This report is a joint publication of the Sacramento Native American Higher Education Collaborative (SNAHEC) and the Community College Equity Assessment Lab (CCEAL) at San Diego State University (SDSU). This groundbreaking report exposes the dramatic inequities in the treatment of and outcomes for Native American youth in California.

From Boarding Schools to Suspension Boards:

Suspensions and Expulsions of Native American Students in California Public Schools

SNAHEC Contributors: Molly Springer, Ricardo Torres, Tamara Cheshire, Christina Prairie-Chicken, Jesus Valle, Dahlton Brown, Crystal Martinez-Alire, Summer Balfour, Vanessa Esquivido, Michael Veirs, Britta Guerrero, Michelle Villegas-Frazier, Crystal Blue, Matt Archer, and Fiona Pulskamp

CCEAL Contributors: J. Luke Wood and Mohamed Qas

This report is a joint publication of the Sacramento Native American Higher Education Collaborative (SNAHEC) and the Community College Equity Assessment Lab (CCEAL) at San Diego State University (SDSU). This groundbreaking report exposes the dramatic inequities in the treatment of and outcomes for Native American youth in California. We present data from the California Department of Education on school suspensions and expulsions as reported by the institutions in their documentation to the state. We also present narratives contributed by the parents of Native American students. All these data points highlight the ways in which Native American youth in California are criminalized and held back from achievement in our state’s educational system.

ACCESS THE REPORT HERE

Key findings from the report include:

  • The statewide suspension rate for Native American children and youth is 7.2%, much higher than the statewide suspension average of 3.5%. Analyses indicated that Native American girls were suspended at a rate of 4.6%. Native American boys were suspended at a rate of 9.6%.
  • Native American boys are expelled at a rate that is 4.2 times higher than the state average, representing the highest expulsion rate for any racial/ethnic or gender group. The rate has also been steadily rising over the past four years.
  • Early childhood (kindergarten through third grade) is the area with the greatest suspension disparity. Native American boys are 2.5 times more likely to be suspended in early childhood education than boys in the same grade-range, while the rate is 3.7 times greater for Native American girls in comparison to the average for girls.
  • The highest percentage of suspensions occurs in middle school (Grades 7 and 8). In middle school, Native American boys are suspended at a rate of 16.5%, while Native American girls are suspended at 9.1%.
  • The top counties for suspending Native American boys were Modoc County, Mono County, and Lassen County.
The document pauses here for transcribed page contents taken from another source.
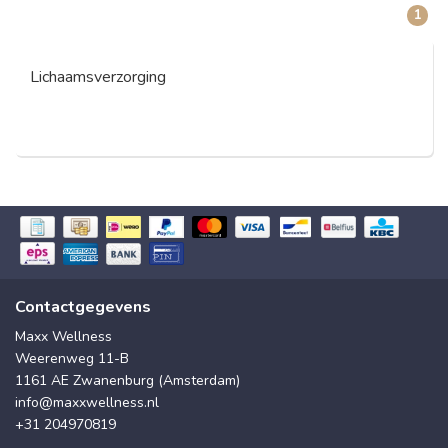
1
Lichaamsverzorging
Contactgegevens
Maxx Wellness
Weerenweg 11-B
1161 AE Zwanenburg (Amsterdam)
info@maxxwellness.nl
+31 204970819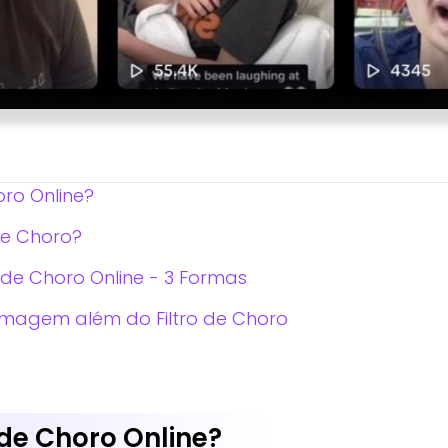
oro Online?
de Choro?
 de Choro Online - 3 Formas
 Imagem além do Filtro de Choro
 de Choro Online?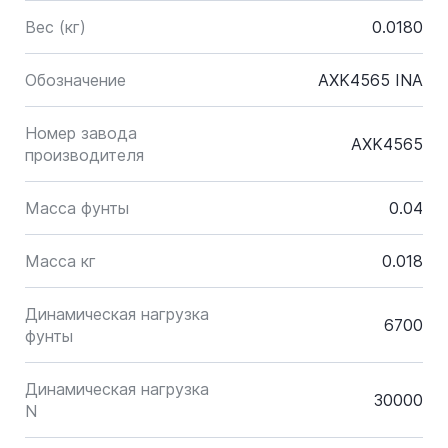
Вес (кг)
0.0180
Обозначение
AXK4565 INA
Номер завода
AXK4565
производителя
Масса фунты
0.04
Масса кг
0.018
Динамическая нагрузка
6700
фунты
Динамическая нагрузка
30000
N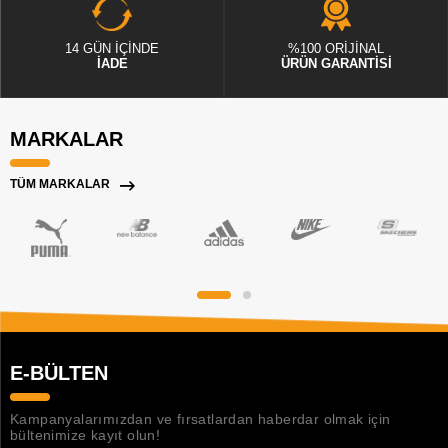
14 GÜN İÇİNDE
%100 ORİJİNAL
İADE
ÜRÜN GARANTİSİ
MARKALAR
TÜM MARKALAR
E-BÜLTEN
Kampanyalarımızdan ve fırsatlardan haberdar olmak için
bültenimize kayıt olun!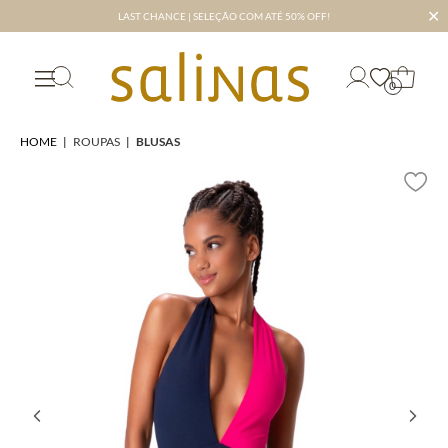
✕
LAST CHANCE | SELEÇÃO COM ATÉ 50% OFF!
0
HOME
|
ROUPAS
|
BLUSAS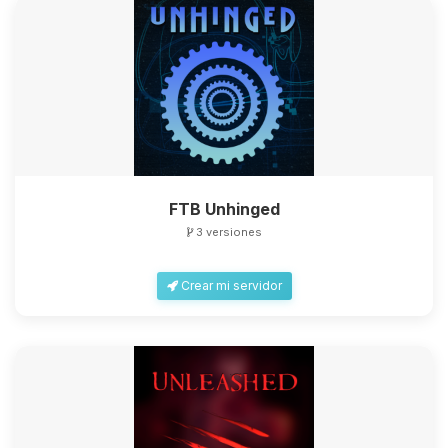
FTB Unhinged
3 versiones
Crear mi servidor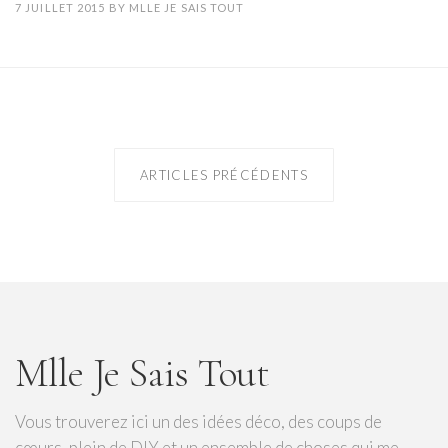
7 JUILLET 2015
BY
MLLE JE SAIS TOUT
ARTICLES PRÉCÉDENTS
Mlle Je Sais Tout
Vous trouverez ici un des idées déco, des coups de
cœurs, plein de DIY et un ensemble de choses qui me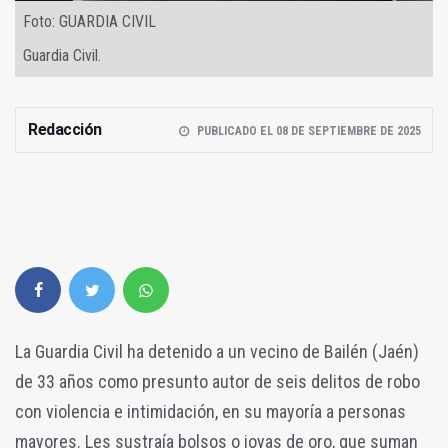
Foto: GUARDIA CIVIL
Guardia Civil.
Redacción
PUBLICADO EL 08 DE SEPTIEMBRE DE 2025
La Guardia Civil ha detenido a un vecino de Bailén (Jaén)
de 33 años como presunto autor de seis delitos de robo
con violencia e intimidación, en su mayoría a personas
mayores. Les sustraía bolsos o joyas de oro, que suman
Modoc County was the top county suspending both Native American boys at 38% and Native girls at 26.1%.
  • Kings County was the top expulsion county for both Native American boys and girls. Native American boys are more than 40 times more likely to be expelled in this county than the statewide average. For Native American girls, the rate is 20 times higher than the statewide average – these rates are egregiously high.
  • The number one suspension district for Native American boys in California are Fortuna Union High in Humboldt County. This district suspends more than 71% of their Native American males. This is followed by Modoc Joint Unified in Modoc County at 42.5%.
  • The top suspension district for Native American girls is Loleta Union Elementary in Humboldt County. In this district, 32.3% of Native American girls were suspended. This district has long struggled with its service to Native American students, having been the focus of a 2013 Office of Civil Rights investigation for its treatment of Native students.
  • Lemoore Union High in Kings County was the number one expulsion district for Native American boys and the number one expulsion district for girls.